Records shown:

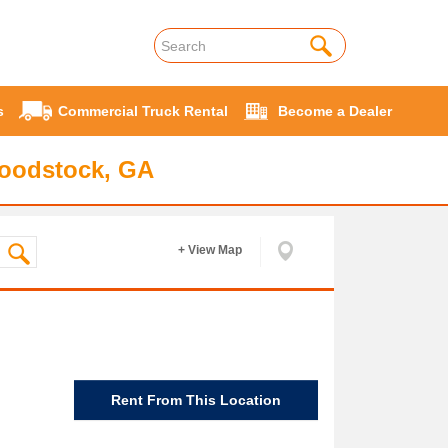
s
Commercial Truck Rental
Become a Dealer
Woodstock, GA
+ View Map
Rent From This Location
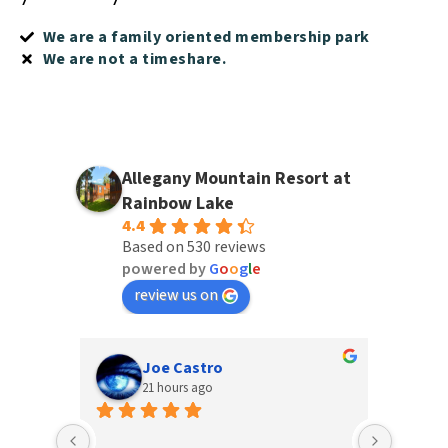
We are a family oriented membership park
We are not a timeshare.
Allegany Mountain Resort at
Rainbow Lake
4.4
Based on 530 reviews
powered by
G
o
o
g
l
e
review us on
Joe Castro
21 hours ago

To do:
What is needed is an exact printout of every line from the one with "Rainbow Lake" through the end of the data, including both, and nothing more.

Exercise response:
Rainbow Lake
4.4
Based on 530 reviews
powered by
G
o
o
g
l
e
review us on
Joe Castro
21 hours ago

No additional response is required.